Так реализовал Жюль Верн установку своего издателя и друга П.Этцеля, писавшего, что детям "нужно внушать веру в прогресс, веру в человека, претворяющего сверхъестественное в естественное, способность стать господином собственной судьбы. Мы должны учить и воспитывать, развлекая"[127].
Задуманная молодым писателем серия под общим названием "Необыкновенные путешествия" должна была, по мысли П.Этцеля, резюмировать все географические, астрономические, физические знания, накопленные наукой, и в живописной, занимательной форме создать универсальную картину мира (действие некоторых романов развивается даже в России). И хотя сообщаемые сведения теперь устарели, фантастические приключения жюль-верновских героев, может быть, и по сей день продолжают оказывать своё цивилизирующее, просветительное, нравственное воздействие.
В ту пору, когда в дневнике Толстого за 1873 год, впервые появилась запись о Жюле Верне (в связи с повестью "Вокруг Луны", которую он, по всей видимости, читал во французском оригинале; может быть, это была одна из книг "педагогического цикла", закупленных в заграничном путешествии), великий русский писатель размышлял над популяризацией науки для народа. Педагогические замыслы были тесно связаны также с его натурфилософскими исканиями и составляют важную сторону толстовского мировоззрения.
В "Войне и мире" Толстой вложил в уста масона Бездеева такое суждение: "Высшая мудрость основана не на одном разуме, не на тех светских науках физики, истории, химии и т.д., на которые распадается знание умственное. Высшая мудрость одна. Высшая мудрость имеет одну науку - науку всего, науку, объясняющую всё мироздание и занимаемое в нём место человека".[128]
Нельзя не оценить прозорливость писателя, осознавшего опасность дробления наук, не очевидную, надо сказать, даже таким энциклопедически осведомленным его современникам, как Жюль Верн. Толстой за столетие предвосхитил актуальную ныне интеграцию знания, призванную уравновесить далеко зашедшее расщепление наук, - естественно, интеграцию, произведённую на другой основе, при более глубоком познании законов природы и общества.

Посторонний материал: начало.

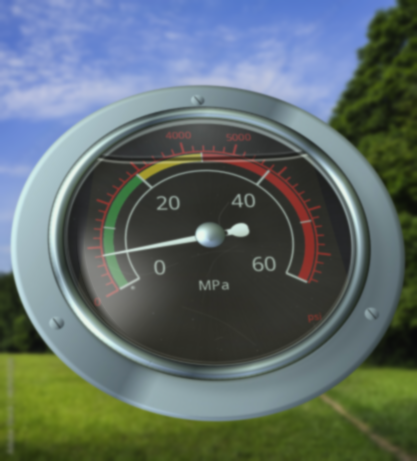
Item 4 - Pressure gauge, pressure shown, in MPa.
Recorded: 5 MPa
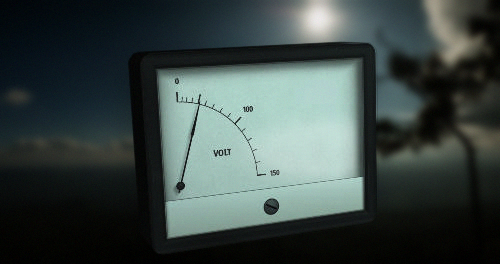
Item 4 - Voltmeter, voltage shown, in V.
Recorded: 50 V
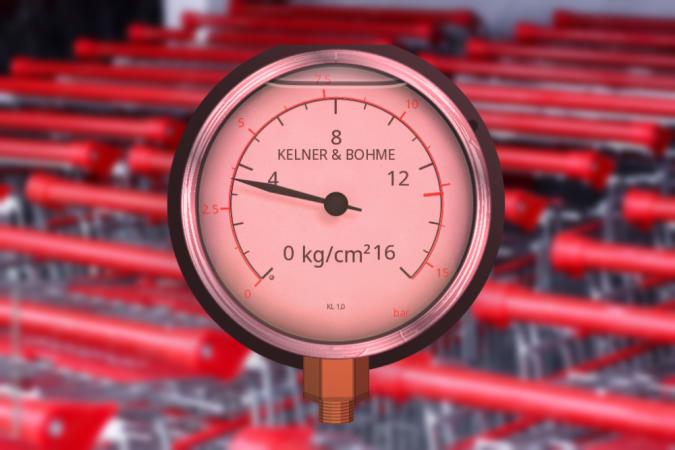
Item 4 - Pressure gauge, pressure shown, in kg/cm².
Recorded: 3.5 kg/cm²
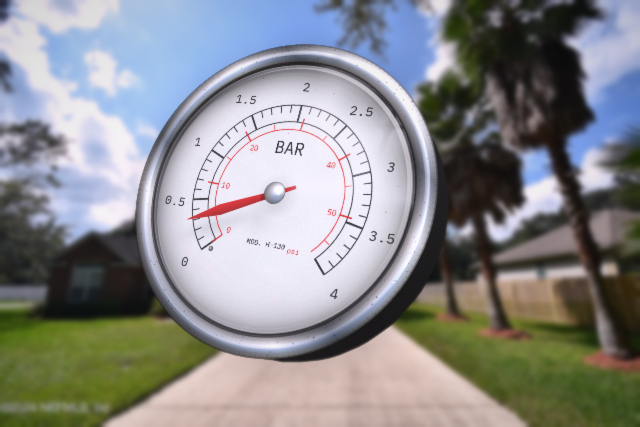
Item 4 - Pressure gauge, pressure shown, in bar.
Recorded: 0.3 bar
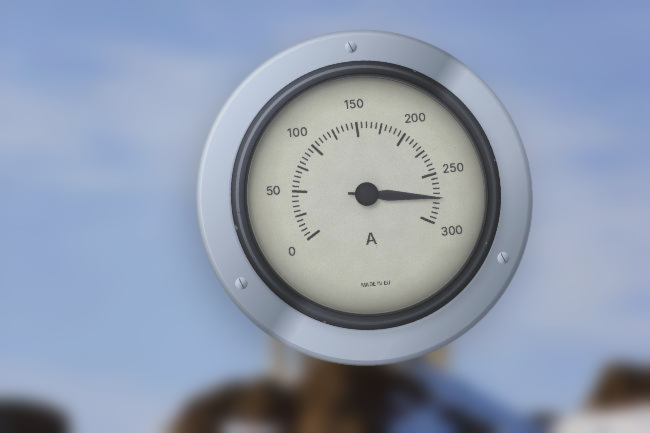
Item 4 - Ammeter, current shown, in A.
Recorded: 275 A
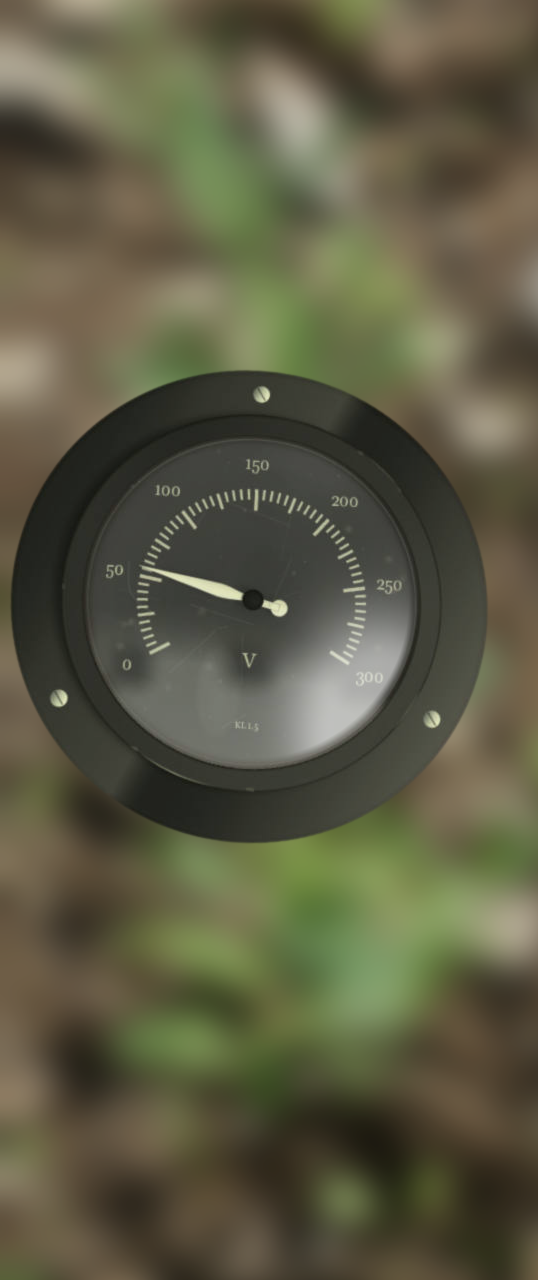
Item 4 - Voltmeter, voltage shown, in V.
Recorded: 55 V
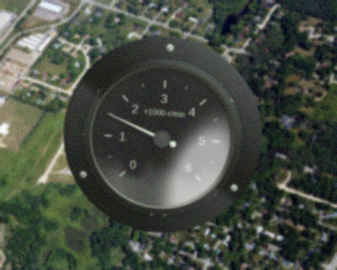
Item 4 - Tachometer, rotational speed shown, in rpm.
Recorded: 1500 rpm
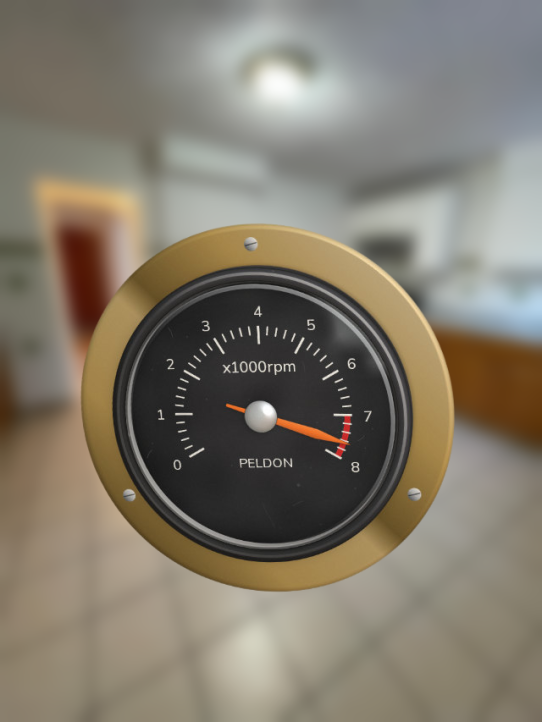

Толстой выдвигал источником и критерием этого синтеза своего "нравственного" человека. Бездеев так заканчивает размышление о единой науке: "Для того чтобы вместить в себя эту науку, необходимо очистить и обновить своего внутреннего человека, и поэтому прежде, чем знать, нужно верить и совершенствоваться. И для достижения этих целей в душе нашей вложен свет божий, называемый совестью" (т. 10, с.71.).
Для нас нет проблемы, что прежде и что потом; самопознание и нравственное совершенствование неразделимы и в освоении мира, и в воспитании вместо веры научной убеждённости.
Тем не менее, так ли уж мы расходимся со Львом Толстым - и заодно с Жюлем Верном, - когда всё чаще вспоминаем сегодня, применительно к нашему уровню мышления, древний афоризм Протагора: человек есть мера всех вещей? Хотя и не существует прямой зависимости между совестью и, скажем, постижением истины естествознания, тем не менее, например, в познании целесообразности природы бессознательно участвует и наша способность воспринимать красоту мира, стало быть, - духовное совершенство.
В то время, когда Жюль Верн приступил к осуществлению своего грандиозного замысла, Толстой вынашивал сходные идеи, - как довести до народного читателя, до крестьянских ребят в Яснополянской школе то целостное представление об окружающем мире, которое он стремился выработать и для себя самого. Литературный опыт французского писателя, по-видимому; привлёк его внимание не только мастерством популяризации, но и в связи с тем, что, по мнению Толстого, как раз целостная картина мира только и могла быть создана силой "сердечного знания", заложенного прежде всего в искусстве.
128
Л.Толстой - Полн. собр. соч., юбилейное изд., т. 10. // М.: 1930. с.70-71. (Далее ссылки на это издание приводятся в тексте).